> _DATA EXTRACTS_:
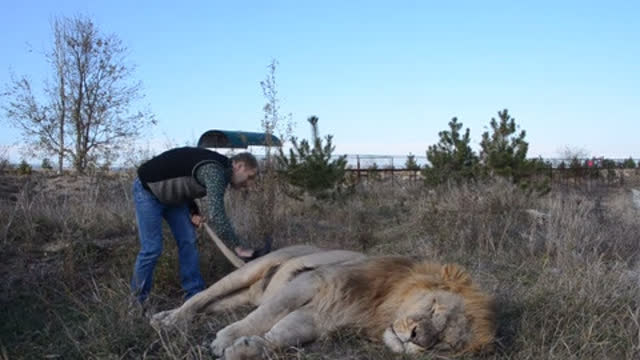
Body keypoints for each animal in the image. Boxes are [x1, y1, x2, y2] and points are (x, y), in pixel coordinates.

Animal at [151, 243, 496, 358]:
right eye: (434, 307)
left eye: (443, 344)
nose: (415, 338)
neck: (379, 308)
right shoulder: (312, 283)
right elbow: (264, 317)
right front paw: (226, 339)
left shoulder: (321, 316)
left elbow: (282, 334)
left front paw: (247, 349)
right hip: (253, 269)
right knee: (200, 297)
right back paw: (168, 320)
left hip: (243, 296)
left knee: (211, 305)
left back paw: (167, 318)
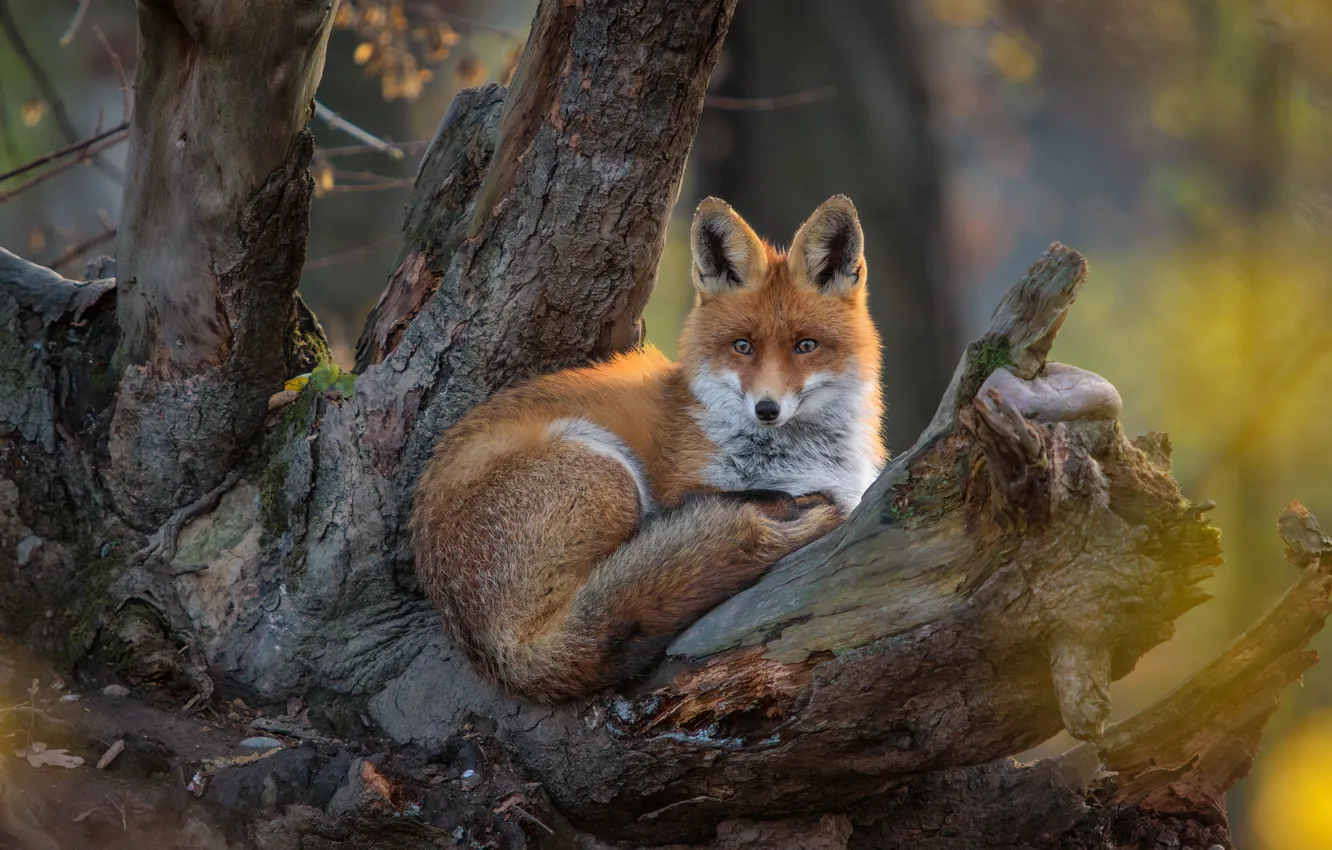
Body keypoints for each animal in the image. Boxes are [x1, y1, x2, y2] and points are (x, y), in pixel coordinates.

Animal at [409, 194, 885, 702]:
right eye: (742, 346)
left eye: (805, 346)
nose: (767, 409)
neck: (802, 456)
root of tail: (509, 656)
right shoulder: (687, 487)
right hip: (604, 467)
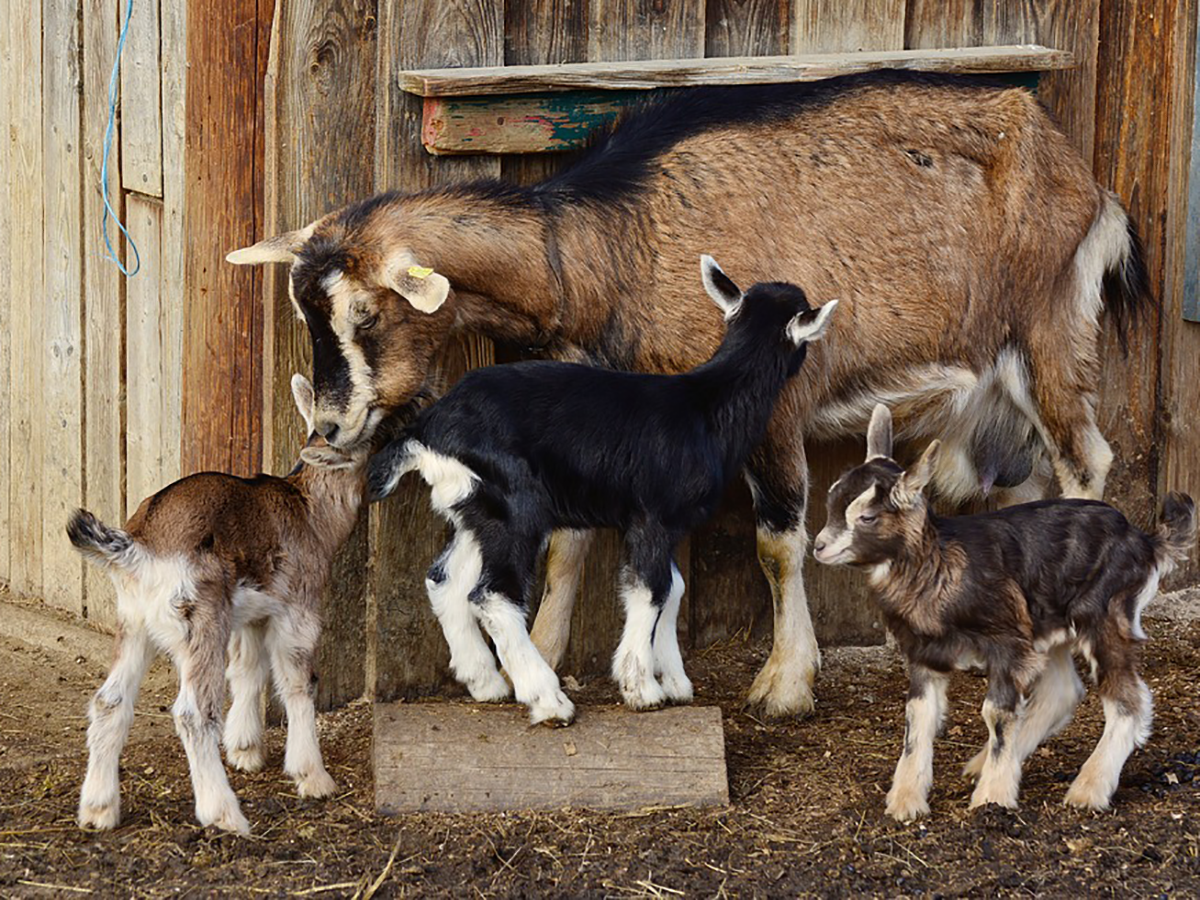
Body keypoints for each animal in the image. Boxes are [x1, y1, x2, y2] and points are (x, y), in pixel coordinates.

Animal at [69, 374, 360, 840]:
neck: (309, 510)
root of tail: (138, 548)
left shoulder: (251, 614)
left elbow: (247, 669)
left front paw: (246, 750)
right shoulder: (299, 608)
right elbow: (299, 682)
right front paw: (313, 776)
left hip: (134, 622)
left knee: (108, 701)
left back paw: (98, 809)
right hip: (200, 620)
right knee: (193, 713)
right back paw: (223, 813)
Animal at [369, 259, 840, 724]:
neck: (706, 405)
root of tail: (427, 431)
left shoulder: (662, 524)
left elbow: (674, 588)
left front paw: (674, 681)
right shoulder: (654, 517)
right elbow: (651, 589)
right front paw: (641, 688)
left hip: (476, 510)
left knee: (444, 580)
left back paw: (486, 683)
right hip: (515, 509)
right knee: (493, 595)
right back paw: (547, 700)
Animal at [811, 408, 1195, 825]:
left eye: (866, 516)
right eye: (831, 501)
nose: (819, 546)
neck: (940, 565)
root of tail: (1146, 542)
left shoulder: (1007, 643)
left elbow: (995, 713)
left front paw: (992, 798)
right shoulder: (925, 652)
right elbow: (918, 717)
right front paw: (906, 800)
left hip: (1104, 615)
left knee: (1128, 700)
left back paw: (1088, 789)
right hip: (1047, 625)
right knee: (1063, 691)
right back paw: (987, 765)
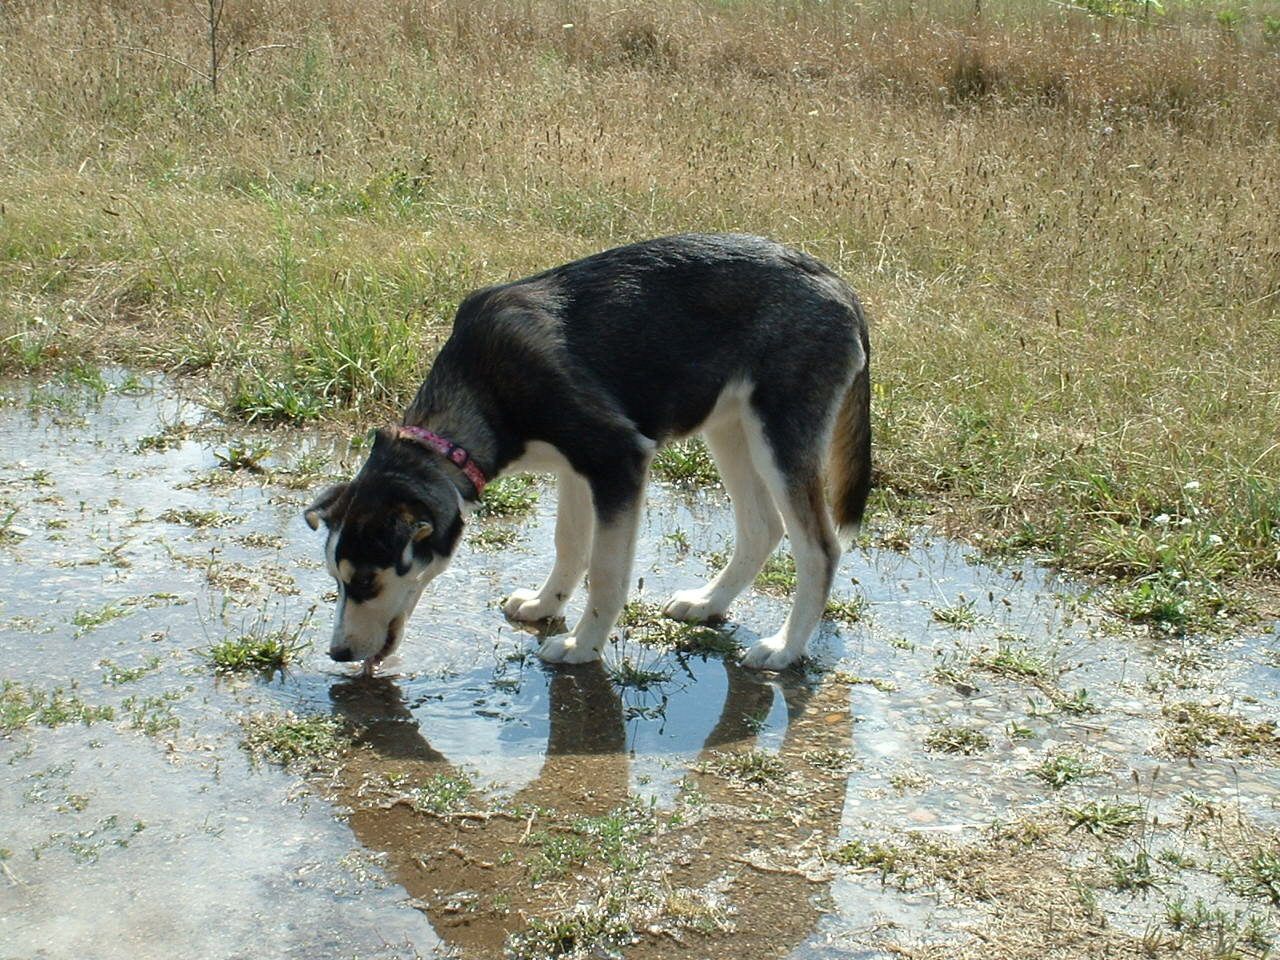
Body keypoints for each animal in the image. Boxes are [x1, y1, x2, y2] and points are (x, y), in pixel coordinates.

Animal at [305, 235, 870, 675]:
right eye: (337, 579)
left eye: (367, 581)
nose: (337, 654)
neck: (482, 388)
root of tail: (837, 284)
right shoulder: (576, 468)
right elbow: (570, 545)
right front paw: (544, 604)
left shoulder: (619, 459)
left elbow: (605, 571)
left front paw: (582, 645)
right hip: (730, 427)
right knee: (761, 528)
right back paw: (709, 603)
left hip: (779, 435)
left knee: (819, 549)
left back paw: (785, 649)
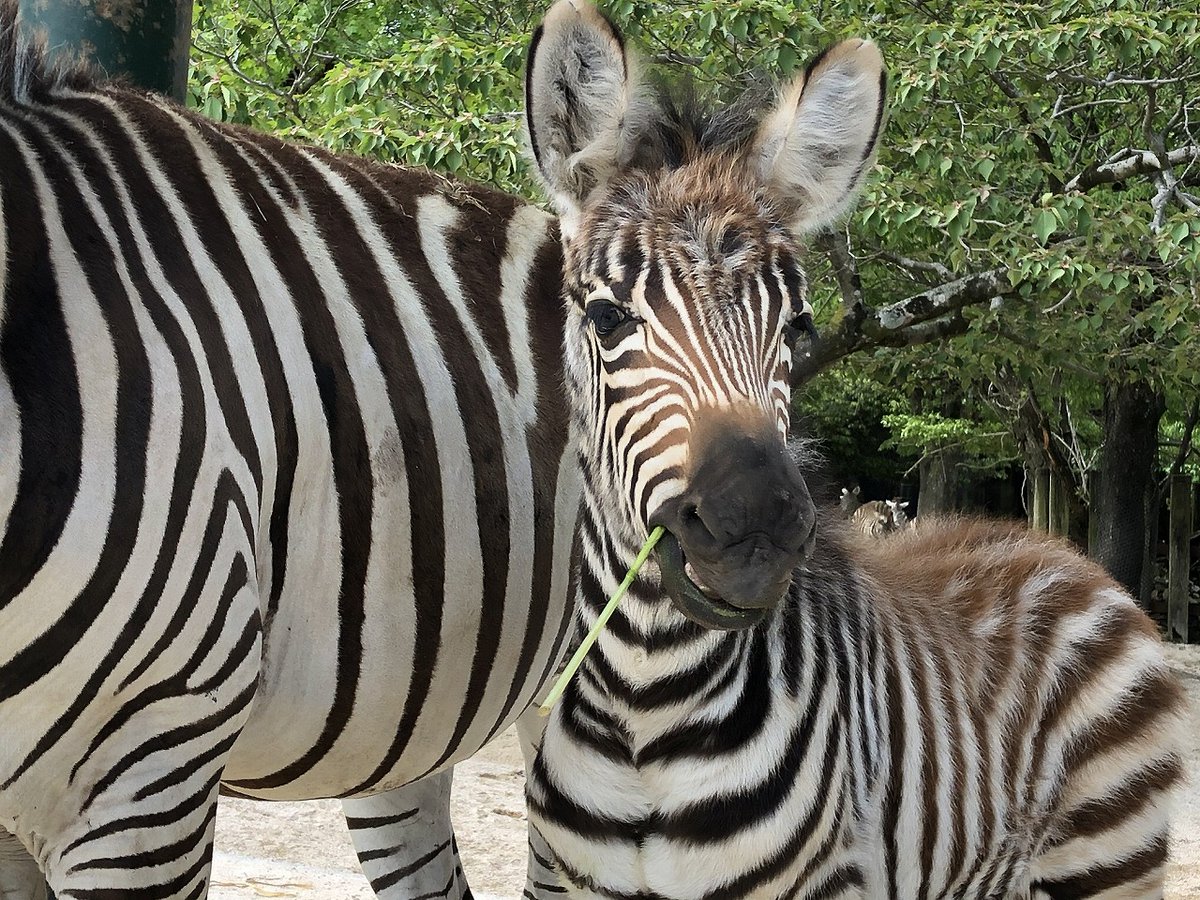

> _EXERCISE DESCRIPTION_: Retype the lines above exactly as they appear, from the line containing "left elbow: (995, 713)" through the line containing "left hip: (779, 435)", and leave out any pictures.

> _FINISHED EXERCISE_:
left elbow: (995, 713)
left front paw: (992, 798)
right shoulder: (925, 652)
right elbow: (918, 717)
right front paw: (906, 800)
left hip: (1104, 615)
left knee: (1128, 700)
left back paw: (1088, 789)
right hip: (1047, 625)
right knee: (1063, 691)
right back paw: (987, 765)
Body keypoints for each animal in the image. Boxes are [x1, y1, x2, y2] and points are (x, y), in pixel coordinates.

Animal at [305, 235, 870, 675]:
right eye: (337, 579)
left eye: (367, 581)
nose: (337, 654)
neck: (482, 388)
root of tail: (837, 284)
right shoulder: (576, 468)
right elbow: (570, 545)
right front paw: (544, 604)
left shoulder: (619, 459)
left elbow: (605, 571)
left front paw: (582, 645)
right hip: (730, 427)
right knee: (761, 528)
right back paw: (709, 603)
left hip: (779, 435)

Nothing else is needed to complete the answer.